▶ PROBLEM TO SOLVE: Reproduce everything in the listing from its start down through the line containing "italiana è spenta, il Papa stesso non perde", including that line, and leave the pictures out of your answer.

▶ SUPPLIED DATA:
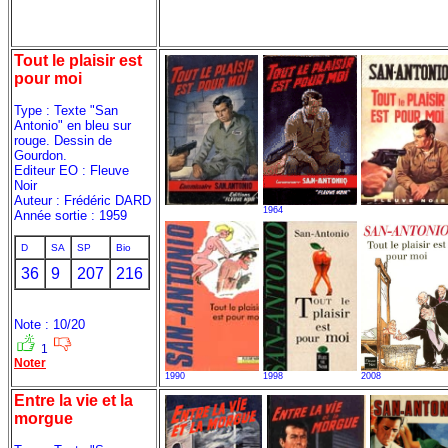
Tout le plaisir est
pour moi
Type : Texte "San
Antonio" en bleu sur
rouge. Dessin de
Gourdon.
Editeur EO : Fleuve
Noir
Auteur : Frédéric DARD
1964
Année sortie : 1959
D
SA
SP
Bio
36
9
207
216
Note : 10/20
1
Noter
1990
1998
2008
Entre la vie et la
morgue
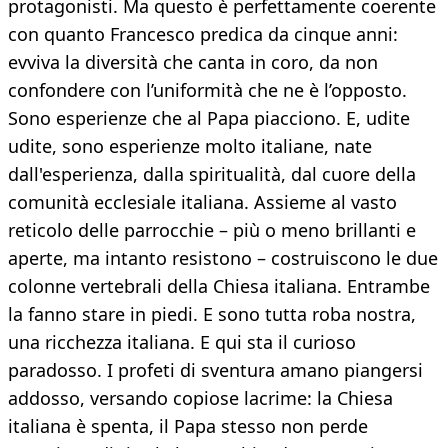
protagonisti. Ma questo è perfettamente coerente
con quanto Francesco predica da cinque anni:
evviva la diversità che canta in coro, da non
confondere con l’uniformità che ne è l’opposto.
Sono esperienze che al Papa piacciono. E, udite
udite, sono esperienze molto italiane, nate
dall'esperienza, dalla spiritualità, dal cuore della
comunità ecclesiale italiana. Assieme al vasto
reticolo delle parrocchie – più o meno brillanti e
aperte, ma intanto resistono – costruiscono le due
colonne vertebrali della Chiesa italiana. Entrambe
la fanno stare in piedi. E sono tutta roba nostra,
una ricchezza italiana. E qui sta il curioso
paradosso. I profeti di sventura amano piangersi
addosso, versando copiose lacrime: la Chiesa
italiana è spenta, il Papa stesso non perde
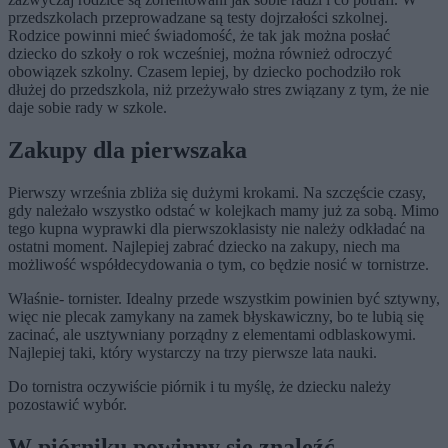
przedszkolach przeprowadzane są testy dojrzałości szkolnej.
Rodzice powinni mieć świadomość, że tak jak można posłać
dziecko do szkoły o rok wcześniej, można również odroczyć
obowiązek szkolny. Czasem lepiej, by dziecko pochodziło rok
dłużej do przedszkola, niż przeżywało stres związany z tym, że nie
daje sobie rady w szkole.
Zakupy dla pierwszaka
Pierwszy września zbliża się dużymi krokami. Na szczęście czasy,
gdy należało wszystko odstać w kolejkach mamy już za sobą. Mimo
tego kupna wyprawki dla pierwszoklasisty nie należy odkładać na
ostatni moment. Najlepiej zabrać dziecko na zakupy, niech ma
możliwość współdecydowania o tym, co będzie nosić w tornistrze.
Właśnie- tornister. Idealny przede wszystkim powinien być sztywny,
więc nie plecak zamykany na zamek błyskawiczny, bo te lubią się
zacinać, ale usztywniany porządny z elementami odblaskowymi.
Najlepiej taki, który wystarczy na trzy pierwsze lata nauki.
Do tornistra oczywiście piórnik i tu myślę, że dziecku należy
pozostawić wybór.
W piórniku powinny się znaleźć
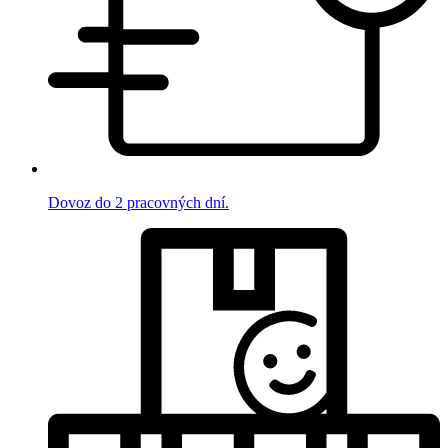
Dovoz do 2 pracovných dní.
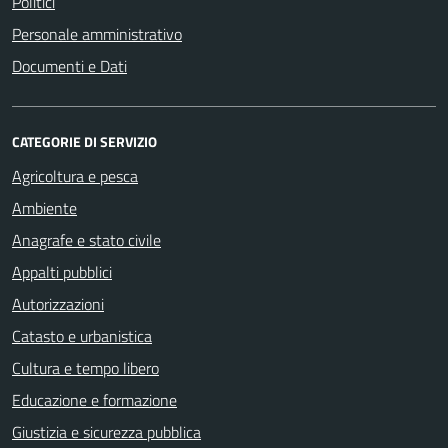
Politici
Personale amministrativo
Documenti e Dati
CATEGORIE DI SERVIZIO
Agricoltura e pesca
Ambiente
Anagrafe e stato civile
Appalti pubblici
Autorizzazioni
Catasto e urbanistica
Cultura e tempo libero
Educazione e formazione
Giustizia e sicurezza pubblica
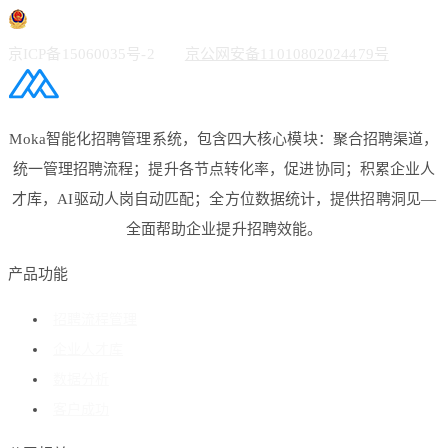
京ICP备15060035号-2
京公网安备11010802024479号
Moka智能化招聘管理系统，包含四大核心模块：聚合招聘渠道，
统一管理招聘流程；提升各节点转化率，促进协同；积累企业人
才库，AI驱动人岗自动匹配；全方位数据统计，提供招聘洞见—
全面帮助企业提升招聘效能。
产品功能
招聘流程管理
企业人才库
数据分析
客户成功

▶ RESULT FOR THIS EXERCISE:
Tout le plaisir est
pour moi
Type : Texte "San
Antonio" en bleu sur
rouge. Dessin de
Gourdon.
Editeur EO : Fleuve
Noir
Auteur : Frédéric DARD
1964
Année sortie : 1959
D
SA
SP
Bio
36
9
207
216
Note : 10/20
1
Noter
1990
1998
2008
Entre la vie et la
morgue
protagonisti. Ma questo è perfettamente coerente
con quanto Francesco predica da cinque anni:
evviva la diversità che canta in coro, da non
confondere con l’uniformità che ne è l’opposto.
Sono esperienze che al Papa piacciono. E, udite
udite, sono esperienze molto italiane, nate
dall'esperienza, dalla spiritualità, dal cuore della
comunità ecclesiale italiana. Assieme al vasto
reticolo delle parrocchie – più o meno brillanti e
aperte, ma intanto resistono – costruiscono le due
colonne vertebrali della Chiesa italiana. Entrambe
la fanno stare in piedi. E sono tutta roba nostra,
una ricchezza italiana. E qui sta il curioso
paradosso. I profeti di sventura amano piangersi
addosso, versando copiose lacrime: la Chiesa
italiana è spenta, il Papa stesso non perde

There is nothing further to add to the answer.